FBI spokeswoman Laura Eimiller told Law360 that the searches were conducted Wednesday at the same time the affidavit was unsealed, adding that no arrests have been made or planned yet and that the investigation is ongoing.
The affidavit states that there is probable cause to believe that Victoria and Tat Chan have committed conspiracy to defraud the United States, mail fraud, wire fraud, visa fraud, money laundering and encouraging or inducing an unauthorized immigrant to enter or reside in the U.S. knowing that such entry or residence is in violation of federal law.
It further states that there is probable cause to believe that evidence of such crimes could be found in the California homes and vehicle for which the search warrants had been sought.
Chen said in the affidavit that a proposed mixed-use hotel and restaurant project located in Indio, California, that was to be developed under the EB-5 program was devoid of any visible construction when he visited the site in December 2016 and that he learned that no construction permits for the site had been approved by the city, among other numerous other findings.
The FBI sent an undercover agent equipped with digital video and audio recording devices who posed as an investor interested in the EB-5 program to CIIF during the course of the investigation.
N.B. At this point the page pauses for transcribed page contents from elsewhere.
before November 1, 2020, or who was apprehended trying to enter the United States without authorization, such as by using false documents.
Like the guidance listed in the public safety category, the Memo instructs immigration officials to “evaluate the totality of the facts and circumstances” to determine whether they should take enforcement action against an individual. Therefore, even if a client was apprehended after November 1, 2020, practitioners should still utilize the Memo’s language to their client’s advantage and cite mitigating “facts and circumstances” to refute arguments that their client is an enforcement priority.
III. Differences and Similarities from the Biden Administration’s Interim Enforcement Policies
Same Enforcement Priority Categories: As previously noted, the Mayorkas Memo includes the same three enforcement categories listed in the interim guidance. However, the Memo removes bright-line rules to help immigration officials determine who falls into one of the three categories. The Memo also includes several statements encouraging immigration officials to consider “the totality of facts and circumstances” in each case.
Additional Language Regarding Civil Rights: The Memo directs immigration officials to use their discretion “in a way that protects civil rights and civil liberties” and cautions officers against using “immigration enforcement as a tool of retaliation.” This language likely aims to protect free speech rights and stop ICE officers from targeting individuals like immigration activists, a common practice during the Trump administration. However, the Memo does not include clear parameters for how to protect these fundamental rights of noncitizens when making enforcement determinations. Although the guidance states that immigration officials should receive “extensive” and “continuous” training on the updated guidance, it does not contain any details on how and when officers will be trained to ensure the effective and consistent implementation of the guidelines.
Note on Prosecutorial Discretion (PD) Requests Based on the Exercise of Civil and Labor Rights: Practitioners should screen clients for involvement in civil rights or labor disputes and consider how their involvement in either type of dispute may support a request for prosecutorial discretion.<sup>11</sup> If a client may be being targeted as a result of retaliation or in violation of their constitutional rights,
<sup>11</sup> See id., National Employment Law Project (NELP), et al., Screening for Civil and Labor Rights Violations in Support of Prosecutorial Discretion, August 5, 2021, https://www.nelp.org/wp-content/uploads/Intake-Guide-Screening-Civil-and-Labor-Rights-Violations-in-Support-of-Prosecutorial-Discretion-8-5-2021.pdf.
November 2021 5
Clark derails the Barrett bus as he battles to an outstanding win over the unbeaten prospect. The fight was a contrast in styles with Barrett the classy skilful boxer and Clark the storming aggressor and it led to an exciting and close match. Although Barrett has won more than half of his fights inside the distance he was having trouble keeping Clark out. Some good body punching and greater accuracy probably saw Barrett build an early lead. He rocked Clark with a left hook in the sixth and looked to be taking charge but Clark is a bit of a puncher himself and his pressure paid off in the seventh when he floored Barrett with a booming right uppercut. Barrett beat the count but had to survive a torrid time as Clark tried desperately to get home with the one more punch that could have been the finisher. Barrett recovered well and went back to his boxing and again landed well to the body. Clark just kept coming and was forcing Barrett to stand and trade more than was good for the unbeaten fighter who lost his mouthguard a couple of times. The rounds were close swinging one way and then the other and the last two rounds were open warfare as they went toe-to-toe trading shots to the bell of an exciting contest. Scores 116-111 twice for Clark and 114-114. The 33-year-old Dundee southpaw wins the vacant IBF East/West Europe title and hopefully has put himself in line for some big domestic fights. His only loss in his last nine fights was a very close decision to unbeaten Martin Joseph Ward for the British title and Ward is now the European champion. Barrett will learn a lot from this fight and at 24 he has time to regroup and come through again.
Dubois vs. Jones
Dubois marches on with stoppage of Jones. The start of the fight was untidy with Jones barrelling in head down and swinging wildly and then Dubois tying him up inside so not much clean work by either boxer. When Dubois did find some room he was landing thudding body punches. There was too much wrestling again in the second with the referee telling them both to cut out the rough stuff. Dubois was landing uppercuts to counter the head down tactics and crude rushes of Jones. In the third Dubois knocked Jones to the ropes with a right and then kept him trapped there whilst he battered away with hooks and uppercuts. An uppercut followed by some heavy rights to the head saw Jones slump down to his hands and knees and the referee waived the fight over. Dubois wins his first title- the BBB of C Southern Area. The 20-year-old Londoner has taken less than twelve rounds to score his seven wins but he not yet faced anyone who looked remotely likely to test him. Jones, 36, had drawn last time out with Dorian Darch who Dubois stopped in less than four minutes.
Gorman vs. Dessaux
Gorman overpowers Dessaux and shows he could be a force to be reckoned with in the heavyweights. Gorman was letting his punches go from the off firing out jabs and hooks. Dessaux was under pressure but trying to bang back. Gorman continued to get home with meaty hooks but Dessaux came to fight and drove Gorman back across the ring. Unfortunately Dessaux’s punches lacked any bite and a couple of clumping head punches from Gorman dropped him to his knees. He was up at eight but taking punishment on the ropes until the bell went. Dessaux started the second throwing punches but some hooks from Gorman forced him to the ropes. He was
The undercover agent had to pay $200 to see Victoria Chan, who told the agent that the agent's $500,000 investment would be refunded after five years and that the agent would receive the refund regardless of whether the project turned out to be profitable, according to the affidavit.
In March, U.S. Citizenship and Immigration Services unveiled the start of an EB-5 regional center audit program, which will involve audit teams examining documents and interviewing staffers — a move that came roughly a month before the visa program’s regional center aspect is set to expire.
In an overview on its website, USCIS said the regional center audits will be another way to boost the EB-5 visa program’s integrity and double-check information in the centers’ applications and certifications.
A spokesman for the U.S. Attorney’s Office for the Central District of California said the agency declined to comment. A CIIF representative did not respond to a request for comment Thursday.
Counsel information for the parties was not available.
The case, which appears to be under seal, is In the Matter of the Search of 225 West Valley Boulevard, case number 8:17-MJ-00088, in the U.S. District Court for the Central District of California.